The distinction between the two characters is made to be obvious through not only their sexuality but their ability to ‘be a man’ and ‘kill’, the typical on screen image of Italian-Americans.
Al Pacino being one of the biggest Italian- American actors had portrayed characters that represent the masculine Italian-Americans in past films; it seems that the on screen law of typical Italian-Americans are sexy, violent men struggling against the powers that be to protect their family honour. In the 70’s there was The Godfather, which provided Italian-American screen masculinity throughout most of the decade, until Pacino decided to prove himself in a film that was not only about a homosexual Italian-American but more about what the film itself would represent at its time.
Al Pacino demonstrates a shift in male sexuality and personality as the film moves along. At first we witness Sony appear somewhat the mastermind, although he walks in to the bank with ‘attitude’ and determination he still has an aura of uniqueness about him.
In saying this I mean that it is strange that even thought Pacino’s character is clearly homosexual, on screen the level of masculinity doesn’t shift as much on him, its clear through reference and plot, ‘Pacino as bisexual Sonny in Dog Day Afternoon, in whom those exaggerated “Italian” gestures become slightly campy’ (4)
However Sony himself remains a man who appears to still have masculinity even after talking to his gay partner.
This makes Pacino the method actor that he is known for, because he brings his own quality to the character and manages to have an audience sympathising with him regardless of the fact that he wants to rob this bank for his partner’s sex change.
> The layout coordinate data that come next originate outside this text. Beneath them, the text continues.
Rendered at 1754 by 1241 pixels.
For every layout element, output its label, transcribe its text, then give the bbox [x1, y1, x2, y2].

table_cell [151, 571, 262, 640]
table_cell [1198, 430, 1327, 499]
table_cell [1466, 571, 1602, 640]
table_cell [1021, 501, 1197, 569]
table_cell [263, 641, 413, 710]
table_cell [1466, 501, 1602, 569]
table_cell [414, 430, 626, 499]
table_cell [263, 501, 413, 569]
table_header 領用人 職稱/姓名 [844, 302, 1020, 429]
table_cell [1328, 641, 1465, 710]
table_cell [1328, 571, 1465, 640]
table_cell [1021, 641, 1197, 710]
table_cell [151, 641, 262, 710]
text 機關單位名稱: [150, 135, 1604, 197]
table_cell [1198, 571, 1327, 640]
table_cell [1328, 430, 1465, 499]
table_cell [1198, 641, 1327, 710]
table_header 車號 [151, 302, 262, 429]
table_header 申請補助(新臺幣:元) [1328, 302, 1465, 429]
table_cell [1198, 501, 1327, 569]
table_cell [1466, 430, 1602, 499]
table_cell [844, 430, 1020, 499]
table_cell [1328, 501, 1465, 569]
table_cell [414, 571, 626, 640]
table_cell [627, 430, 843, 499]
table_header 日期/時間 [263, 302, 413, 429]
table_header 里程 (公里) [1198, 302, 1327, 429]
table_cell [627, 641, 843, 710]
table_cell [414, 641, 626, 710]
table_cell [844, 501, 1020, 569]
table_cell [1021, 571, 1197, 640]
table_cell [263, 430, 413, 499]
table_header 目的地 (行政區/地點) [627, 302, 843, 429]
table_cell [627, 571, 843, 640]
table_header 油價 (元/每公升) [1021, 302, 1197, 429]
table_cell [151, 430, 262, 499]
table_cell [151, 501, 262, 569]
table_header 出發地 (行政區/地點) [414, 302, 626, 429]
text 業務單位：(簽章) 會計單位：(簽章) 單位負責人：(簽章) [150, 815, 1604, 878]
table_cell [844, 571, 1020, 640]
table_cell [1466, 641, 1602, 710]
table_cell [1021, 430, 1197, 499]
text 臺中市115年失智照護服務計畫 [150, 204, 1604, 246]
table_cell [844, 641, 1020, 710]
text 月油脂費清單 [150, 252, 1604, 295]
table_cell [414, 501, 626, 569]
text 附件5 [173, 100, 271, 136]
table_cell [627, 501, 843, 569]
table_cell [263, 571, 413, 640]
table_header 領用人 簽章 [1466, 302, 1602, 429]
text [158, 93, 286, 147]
Therefore it is all the more interesting throughout the film that the Italian-American masculinity can become entangled but yet remains heroic.
Taken as a whole, Dog Day Afternoon is a film with so much to analyse and understand I feel that it is a lot more then what meets the eye at first, a lot like Sony’s character. Al Pacino’s demonstration of homosexuality is told on screen by his actions and how he responds; a responses reason that changes as we find out his sexuality is one he says to Detective Moretti when he’s asked to come forward and take the offer of help from the police, ‘kiss me, I like to be kissed when I am getting fucked’
The way we see this at the time is that he is making a sarcastic comment at the police and is trying to wind them up, however once his sexuality is known the inquiring of weather he meant it in a homosexual term is brought to question through the audience. Small gestures of whistling begins to happen after Sony comes out to search the officer and make sure he is not armed before letting him in to the bank. This, in terms of the public watching means that they straight away assume that because he is gay he must be enjoying touching the man, even if he is only searching him as a precaution.